The action profiles of human NPH insulin preparations.

The complete time-action profiles of four subcutaneously injected human NPH insulin preparations (Protaphane HM/Novo; Insulatard Human/Nordisk; Huminsulin Basal/Eli Lilly; Basal H-Insulin/Hoechst) have been investigated by means of the euglycaemic clamp technique (blood glucose 5.0 mmol l-1). Six normal male subjects were connected to a Biostator on five occasions in randomized order including a control study without insulin injection. A stable basal insulin level of about 10 mU l-1 was established by means of a low dose insulin infusion (0.1 mU kg-1 min-1) which subsequently suppressed C-peptide by 35 +/- 19% (mean +/- SD) to levels of around 0.3 nmol l-1. Twelve units of NPH insulin were injected subcutaneously into the abdominal wall and glucose infusion rates were monitored for 19 h. In the control study, the mean glucose infusion rate was 1.11 +/- 0.60 (range 0.32-1.95) mg kg-1 min-1. Maximal glucose infusion rates, reached 5-7 h after injection, were comparable (4.3-4.9 mg kg-1 min-1) for the four different preparations used. Glucose infusion rates returned to basal rates within the 19 h study period. Mean plasma free insulin levels peaked at 17.5-18.6 mU l-1 3-4.5 h after injection and returned to basal levels within 16 h. The time ranges of greater than 90, greater than 75, greater than 50, and greater than 25% of maximal insulin action (as estimated from glucose infusion rates) revealed no significant differences between the four insulin preparations tested. No significant insulin action was observed beyond 17 h after insulin injection of any preparation.

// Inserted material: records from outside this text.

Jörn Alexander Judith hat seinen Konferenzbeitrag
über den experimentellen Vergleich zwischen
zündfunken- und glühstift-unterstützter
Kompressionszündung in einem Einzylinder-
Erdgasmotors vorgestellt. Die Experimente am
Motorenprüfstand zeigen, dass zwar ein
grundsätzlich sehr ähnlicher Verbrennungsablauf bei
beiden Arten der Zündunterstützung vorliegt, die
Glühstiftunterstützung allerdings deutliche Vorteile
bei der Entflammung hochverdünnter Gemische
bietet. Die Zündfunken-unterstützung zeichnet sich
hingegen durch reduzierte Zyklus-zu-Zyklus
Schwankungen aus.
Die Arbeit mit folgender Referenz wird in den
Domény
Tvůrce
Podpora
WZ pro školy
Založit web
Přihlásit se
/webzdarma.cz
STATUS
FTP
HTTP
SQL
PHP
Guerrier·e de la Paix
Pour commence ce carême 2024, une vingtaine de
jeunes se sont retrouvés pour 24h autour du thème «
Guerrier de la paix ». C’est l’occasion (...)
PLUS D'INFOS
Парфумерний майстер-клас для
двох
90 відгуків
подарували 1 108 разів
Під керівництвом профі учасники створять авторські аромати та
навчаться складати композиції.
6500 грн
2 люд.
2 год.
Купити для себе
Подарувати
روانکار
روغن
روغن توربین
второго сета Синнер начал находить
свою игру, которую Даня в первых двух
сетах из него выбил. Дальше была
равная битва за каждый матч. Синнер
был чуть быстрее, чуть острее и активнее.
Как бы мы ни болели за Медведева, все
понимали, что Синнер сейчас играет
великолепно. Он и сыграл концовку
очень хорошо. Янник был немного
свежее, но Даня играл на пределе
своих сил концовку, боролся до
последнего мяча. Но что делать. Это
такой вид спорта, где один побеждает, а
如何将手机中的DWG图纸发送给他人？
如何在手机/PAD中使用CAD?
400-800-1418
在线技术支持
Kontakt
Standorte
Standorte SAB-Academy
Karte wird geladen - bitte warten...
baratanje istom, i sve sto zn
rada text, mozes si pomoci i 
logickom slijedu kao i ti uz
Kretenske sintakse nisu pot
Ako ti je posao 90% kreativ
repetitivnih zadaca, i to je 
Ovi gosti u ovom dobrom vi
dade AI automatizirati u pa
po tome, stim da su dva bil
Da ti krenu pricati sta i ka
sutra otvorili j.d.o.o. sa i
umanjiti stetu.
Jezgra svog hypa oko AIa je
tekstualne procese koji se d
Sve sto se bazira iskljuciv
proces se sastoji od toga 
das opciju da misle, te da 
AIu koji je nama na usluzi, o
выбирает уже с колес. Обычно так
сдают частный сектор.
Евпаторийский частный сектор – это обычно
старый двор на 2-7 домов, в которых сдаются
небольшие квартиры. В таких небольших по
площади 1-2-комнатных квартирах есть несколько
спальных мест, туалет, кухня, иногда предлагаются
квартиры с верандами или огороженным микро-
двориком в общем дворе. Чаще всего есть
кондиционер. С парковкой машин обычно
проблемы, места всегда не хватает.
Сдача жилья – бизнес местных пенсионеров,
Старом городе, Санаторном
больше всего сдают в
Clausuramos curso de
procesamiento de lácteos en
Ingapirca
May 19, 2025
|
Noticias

[Action profile of human ultralente insulin compared with human NPH-insulin]. / Wirkungsprofil von humanem Ultralente-Insulin im Vergleich mit humanem NPH-Insulin.

The effect of human NPH insulin (Protaphan HM) and of human ultralente insulin (Ultratard HM) on the profile of blood-glucose concentration was compared, using the glucose clamp technique, in normal subjects after subcutaneous injection of 12 U each. After Protaphan, insulin concentration rose by 11.0 +/- 1.6 microU/ml; maximal glucose infusion rate (GIR) after five hours was 4.7 +/- 0.5 mg/kg.min. But after the same dosage of Ultratard, insulin concentration rose by only 4.7 +/- 1.0 microU/ml (P less than 0.02) on a maximal GIR after ten hours of 3.2 +/- 0.5 mg/kg.min (no significant difference). Ultratard had up to 70% of the maximal Protaphan effect, the infused amount of glucose, up to maximal effect at 9.5 h (72 +/- 9 g), being significantly lower (P less than 0.02) than after Protaphan (130 +/- 18 g). After, respectively, 16 (Protaphan) and 20 (Ultratard) hours, basal insulin levels were again reached. GIR 19 h after Protaphan injection was 1.3 +/- 0.4 mg/kg.min, while 24 h after Ultratard it was 1.5 +/- 0.2 mg/kg.min, which was not significantly different from the basal rate. The difference between Protaphan and Ultratard lies in the marked initial effect of NPH insulin, up to 10 h after injection. In the later phase of the effect profile both insulins were similar at the chosen dose of 12 U.